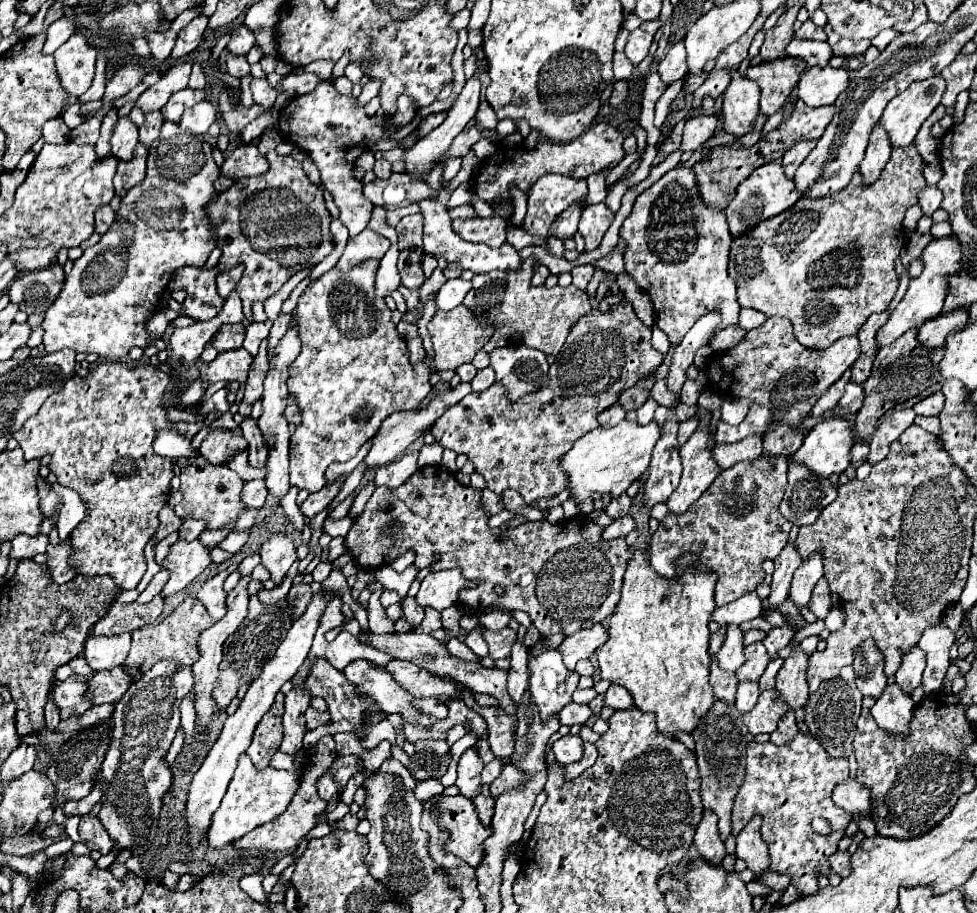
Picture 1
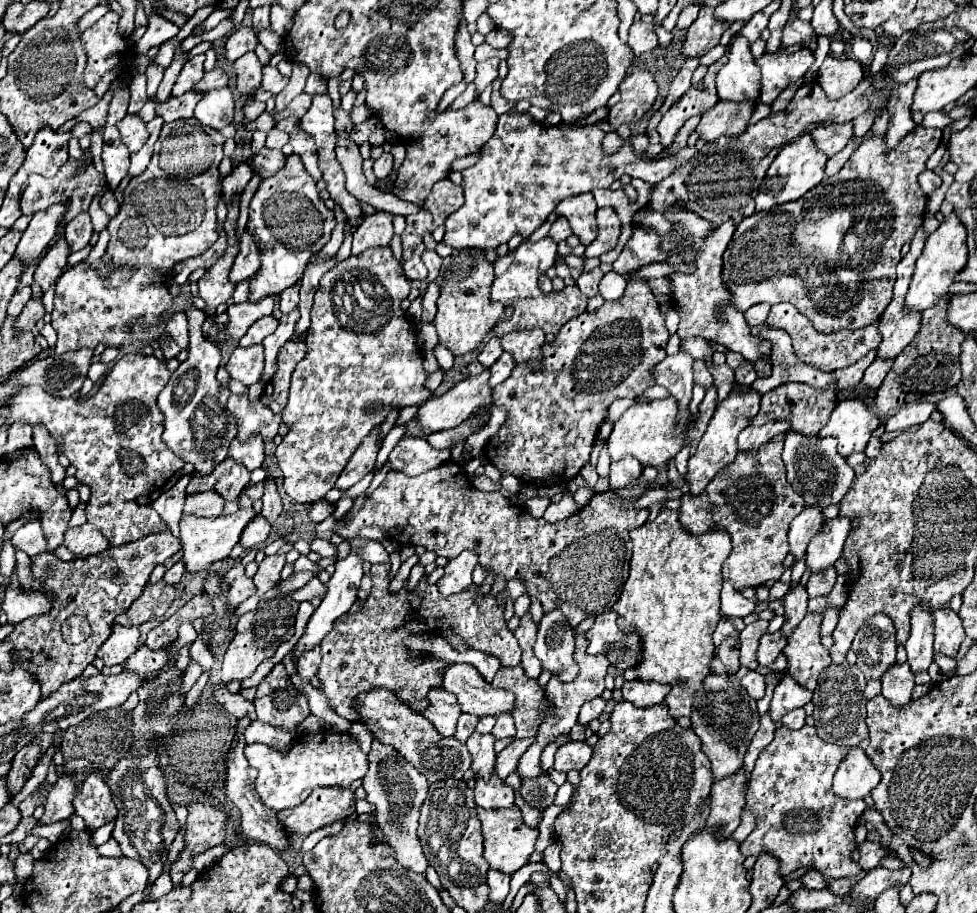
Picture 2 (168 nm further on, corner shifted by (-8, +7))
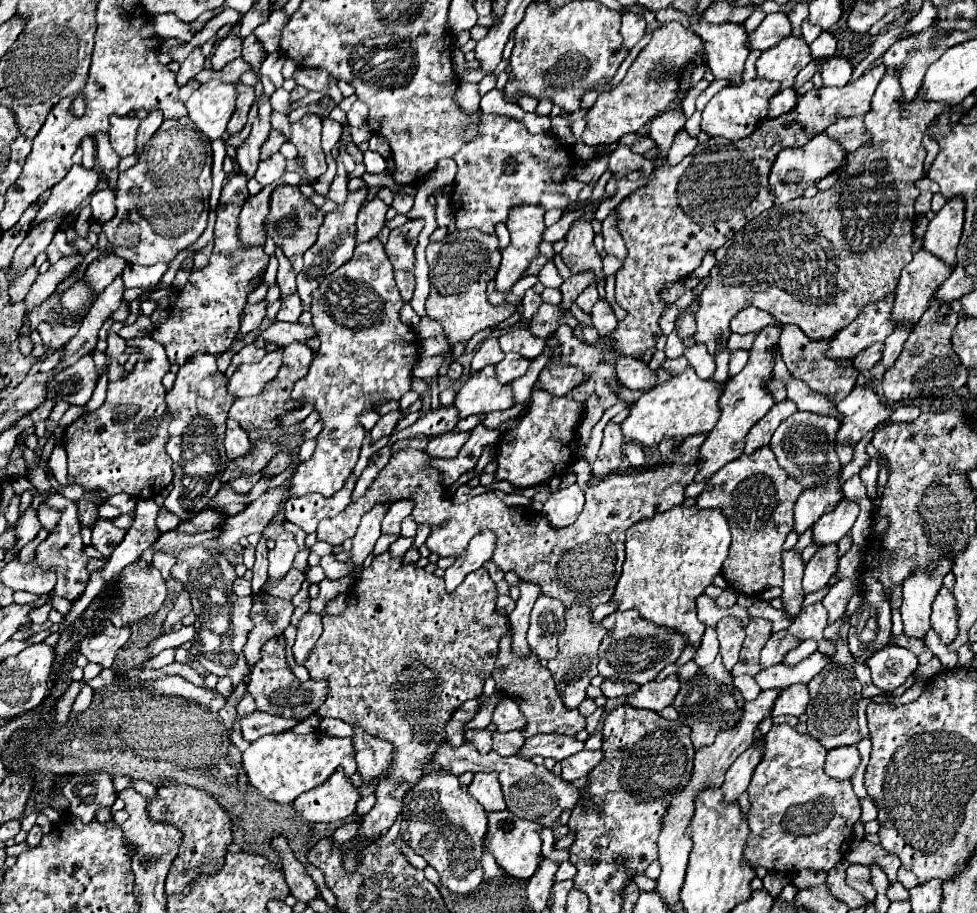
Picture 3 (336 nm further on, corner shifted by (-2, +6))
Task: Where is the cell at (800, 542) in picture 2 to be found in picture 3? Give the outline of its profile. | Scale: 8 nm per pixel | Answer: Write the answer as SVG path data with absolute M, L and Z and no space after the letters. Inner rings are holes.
M838 479L832 481L832 485L804 491L794 505L794 531L802 535L814 525L814 521L818 521L818 517L830 513L842 501L842 497Z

================================

§ Work to be completed
Quote every record above exactly, leaving out any pictures.

§ Solution to this task
Picture 1
Picture 2 (168 nm further on, corner shifted by (-8, +7))
Picture 3 (336 nm further on, corner shifted by (-2, +6))
Task: Where is the cell at (800, 542) in picture 2 to be found in picture 3? Give the outline of its profile. | Scale: 8 nm per pixel | Answer: Write the answer as SVG path data with absolute M, L and Z and no space after the letters. Inner rings are holes.
M838 479L832 481L832 485L804 491L794 505L794 531L802 535L814 525L814 521L818 521L818 517L830 513L842 501L842 497Z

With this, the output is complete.